Higashino kept me glued to the pages as always. The plotting is impeccable, but I am impressed by how good Higashino is at small details that make the characters and the setting some alive: the shrines of Tokyo, the origami cranes, the wake and the funeral.

The solution to the mystery left me heartbroken, more heartbroken than after other Higashino books. Also, that ending… so poignant and so fitting.

48SRB5729
Dec 27, 2024, 6:34 pm

I am about 60 pages into Soseki's The Three-Cornered World. I did not enjoy the first thirty pages much. The narrator had an arrogance that just rankled me. The next scenes became much more visual and enjoyable/engaging. I will update as I finish. Best to all.

49Pendrainllwyn
Jan 9, 2025, 10:54 pm

To close out 2024, my 17 Japanese literature reads of the year were, in order of reading

The village of eight graves - Yokomizo
A personal matter - Oe
The cape and other stories from the Japanese ghetto - Nakagami
The miracles of the Namiya general store - Higashino
The thief - Nakamura
Death in midsummer - Mishima
Taken captive - Shohei
Once and forever - Miyazawa
The factory - Yamada
A quiet place - Matsumoto
The temple of the golden pavilion - Mishima
Nails and Eyes - Fujino
The stones cry out - Okuizumi
Ten night's dreaming - Soseki
Inspector Imanishi Investigates - Matsumoto
Days at the Morisaki bookshop - Yagisawa
The flowers of buffoonery - Dazai

Not a vintage collection to be honest.

Stand outs for me were The Stones Cry Out and The Temple of the Golden Pavilion. I also really enjoyed The Village of Eight Graves and The Thief.

A Personal Matter was much better than The Silent Cry but neither appealed much at all. Will not read Oe again. Nails and Eyes was disappointing.

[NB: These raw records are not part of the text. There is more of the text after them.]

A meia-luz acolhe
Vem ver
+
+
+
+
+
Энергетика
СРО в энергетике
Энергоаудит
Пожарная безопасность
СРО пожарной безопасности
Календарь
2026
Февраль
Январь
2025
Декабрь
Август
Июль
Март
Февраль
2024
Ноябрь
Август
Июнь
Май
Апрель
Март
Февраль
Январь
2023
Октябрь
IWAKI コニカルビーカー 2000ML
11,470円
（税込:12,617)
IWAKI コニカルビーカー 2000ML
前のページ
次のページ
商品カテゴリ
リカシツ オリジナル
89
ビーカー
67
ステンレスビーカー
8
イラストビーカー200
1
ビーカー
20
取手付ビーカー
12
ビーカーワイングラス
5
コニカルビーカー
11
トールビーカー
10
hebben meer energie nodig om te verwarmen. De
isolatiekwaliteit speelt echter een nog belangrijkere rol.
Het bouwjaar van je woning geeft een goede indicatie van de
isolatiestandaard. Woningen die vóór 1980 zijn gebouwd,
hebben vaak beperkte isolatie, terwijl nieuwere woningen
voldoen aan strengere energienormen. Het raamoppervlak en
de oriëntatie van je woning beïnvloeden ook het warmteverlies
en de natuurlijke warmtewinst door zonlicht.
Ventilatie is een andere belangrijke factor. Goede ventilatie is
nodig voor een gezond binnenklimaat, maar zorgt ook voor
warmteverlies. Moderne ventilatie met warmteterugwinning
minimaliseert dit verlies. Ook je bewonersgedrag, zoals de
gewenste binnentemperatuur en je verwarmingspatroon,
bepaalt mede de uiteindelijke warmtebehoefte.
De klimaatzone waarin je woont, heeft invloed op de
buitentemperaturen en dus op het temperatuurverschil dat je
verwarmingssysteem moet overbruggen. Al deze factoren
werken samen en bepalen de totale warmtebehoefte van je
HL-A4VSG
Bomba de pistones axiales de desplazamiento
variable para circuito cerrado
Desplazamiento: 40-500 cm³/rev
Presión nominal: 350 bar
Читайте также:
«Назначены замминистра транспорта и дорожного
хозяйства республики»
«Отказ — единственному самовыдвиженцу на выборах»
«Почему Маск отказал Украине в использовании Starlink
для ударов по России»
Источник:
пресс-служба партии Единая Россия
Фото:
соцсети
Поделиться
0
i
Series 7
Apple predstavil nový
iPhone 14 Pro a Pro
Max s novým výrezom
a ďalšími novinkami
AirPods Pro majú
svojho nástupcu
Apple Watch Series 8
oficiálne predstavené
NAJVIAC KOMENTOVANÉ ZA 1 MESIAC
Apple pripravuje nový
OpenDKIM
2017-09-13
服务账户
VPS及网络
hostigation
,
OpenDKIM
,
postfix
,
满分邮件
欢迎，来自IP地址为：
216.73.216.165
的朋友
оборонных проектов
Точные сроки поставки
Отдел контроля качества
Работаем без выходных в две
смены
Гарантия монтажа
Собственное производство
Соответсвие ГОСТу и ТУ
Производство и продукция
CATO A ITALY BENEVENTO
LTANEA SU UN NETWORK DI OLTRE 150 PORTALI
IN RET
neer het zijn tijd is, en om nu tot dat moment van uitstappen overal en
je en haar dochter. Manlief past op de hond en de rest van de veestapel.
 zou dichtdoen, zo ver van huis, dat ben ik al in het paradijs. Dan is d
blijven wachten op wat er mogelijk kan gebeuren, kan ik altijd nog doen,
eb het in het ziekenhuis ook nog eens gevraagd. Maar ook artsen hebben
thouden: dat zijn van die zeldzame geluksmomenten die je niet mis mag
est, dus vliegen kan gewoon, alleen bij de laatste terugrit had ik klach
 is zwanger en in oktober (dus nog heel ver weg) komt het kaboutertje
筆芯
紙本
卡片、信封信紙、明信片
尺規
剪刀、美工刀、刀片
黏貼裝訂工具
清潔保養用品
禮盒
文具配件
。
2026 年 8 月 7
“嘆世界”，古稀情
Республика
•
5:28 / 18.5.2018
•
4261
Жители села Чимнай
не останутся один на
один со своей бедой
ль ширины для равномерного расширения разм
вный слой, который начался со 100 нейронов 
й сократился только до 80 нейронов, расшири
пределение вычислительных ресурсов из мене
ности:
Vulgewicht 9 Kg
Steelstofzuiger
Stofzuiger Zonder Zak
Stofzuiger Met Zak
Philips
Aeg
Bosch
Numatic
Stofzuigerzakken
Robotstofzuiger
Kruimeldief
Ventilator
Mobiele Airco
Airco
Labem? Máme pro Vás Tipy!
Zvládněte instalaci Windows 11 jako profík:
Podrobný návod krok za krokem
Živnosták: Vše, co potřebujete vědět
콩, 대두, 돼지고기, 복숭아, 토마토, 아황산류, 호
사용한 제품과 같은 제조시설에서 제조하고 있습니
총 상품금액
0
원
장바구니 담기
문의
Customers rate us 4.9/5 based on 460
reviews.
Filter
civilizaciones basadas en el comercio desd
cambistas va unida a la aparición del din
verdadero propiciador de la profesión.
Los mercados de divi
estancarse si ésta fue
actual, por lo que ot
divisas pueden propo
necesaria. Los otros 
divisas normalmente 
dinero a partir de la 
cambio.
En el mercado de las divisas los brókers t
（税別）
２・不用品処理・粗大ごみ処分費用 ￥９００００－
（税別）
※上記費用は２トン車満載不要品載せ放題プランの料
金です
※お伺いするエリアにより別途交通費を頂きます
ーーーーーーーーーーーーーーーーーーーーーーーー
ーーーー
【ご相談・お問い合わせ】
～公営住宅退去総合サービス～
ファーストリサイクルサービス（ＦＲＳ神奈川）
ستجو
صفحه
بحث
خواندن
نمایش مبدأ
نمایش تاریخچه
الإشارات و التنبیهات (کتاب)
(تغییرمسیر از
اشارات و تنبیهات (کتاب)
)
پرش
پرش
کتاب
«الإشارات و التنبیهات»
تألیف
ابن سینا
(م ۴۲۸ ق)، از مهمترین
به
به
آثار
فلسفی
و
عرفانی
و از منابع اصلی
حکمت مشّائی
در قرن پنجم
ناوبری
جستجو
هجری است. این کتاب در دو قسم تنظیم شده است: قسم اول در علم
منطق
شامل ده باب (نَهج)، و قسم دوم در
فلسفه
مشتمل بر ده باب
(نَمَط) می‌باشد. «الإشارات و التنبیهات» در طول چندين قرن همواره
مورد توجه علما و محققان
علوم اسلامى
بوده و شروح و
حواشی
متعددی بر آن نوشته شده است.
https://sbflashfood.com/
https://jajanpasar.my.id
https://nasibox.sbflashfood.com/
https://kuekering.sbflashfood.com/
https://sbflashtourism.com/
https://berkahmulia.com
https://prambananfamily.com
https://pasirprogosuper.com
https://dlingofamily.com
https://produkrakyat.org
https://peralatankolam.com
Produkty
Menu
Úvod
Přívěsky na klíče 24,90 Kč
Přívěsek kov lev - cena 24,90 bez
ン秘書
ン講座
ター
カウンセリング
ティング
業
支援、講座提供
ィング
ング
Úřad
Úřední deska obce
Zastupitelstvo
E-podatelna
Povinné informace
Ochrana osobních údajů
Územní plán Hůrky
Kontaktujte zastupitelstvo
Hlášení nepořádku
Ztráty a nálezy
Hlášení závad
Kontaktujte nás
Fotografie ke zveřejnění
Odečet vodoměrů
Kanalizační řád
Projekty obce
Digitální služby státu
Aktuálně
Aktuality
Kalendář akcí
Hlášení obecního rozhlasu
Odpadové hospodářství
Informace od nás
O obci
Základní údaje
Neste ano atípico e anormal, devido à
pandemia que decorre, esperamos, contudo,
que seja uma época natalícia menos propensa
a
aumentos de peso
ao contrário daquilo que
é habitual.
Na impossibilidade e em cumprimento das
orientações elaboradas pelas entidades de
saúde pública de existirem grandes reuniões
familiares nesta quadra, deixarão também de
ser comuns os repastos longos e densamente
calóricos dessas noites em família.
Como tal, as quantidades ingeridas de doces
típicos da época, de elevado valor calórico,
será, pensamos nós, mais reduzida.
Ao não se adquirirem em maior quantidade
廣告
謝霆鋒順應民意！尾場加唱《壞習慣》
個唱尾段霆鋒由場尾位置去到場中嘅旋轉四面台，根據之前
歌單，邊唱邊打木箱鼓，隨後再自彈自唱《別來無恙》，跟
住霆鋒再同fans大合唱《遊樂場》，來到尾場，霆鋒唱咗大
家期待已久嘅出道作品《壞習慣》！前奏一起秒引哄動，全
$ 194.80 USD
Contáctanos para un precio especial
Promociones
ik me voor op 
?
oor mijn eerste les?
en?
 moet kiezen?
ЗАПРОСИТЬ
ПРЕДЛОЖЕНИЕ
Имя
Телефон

Taken Captive was a serious work and a valuable read. I am glad I read it but I didn't care for Shohei's outlook on many of his fellow prisoners much.

I have a soft spot for Seicho Matsumoto. His crime books are of the police work type. They lack drama and move along slowly with plenty of detailed enquiry that often doesn't lead anywhere but they work for me. I will read more of his work in 2025.

Short stories often don't wow me but I found Death in Midsummer and Ten Night's Dreaming noticeably better than most.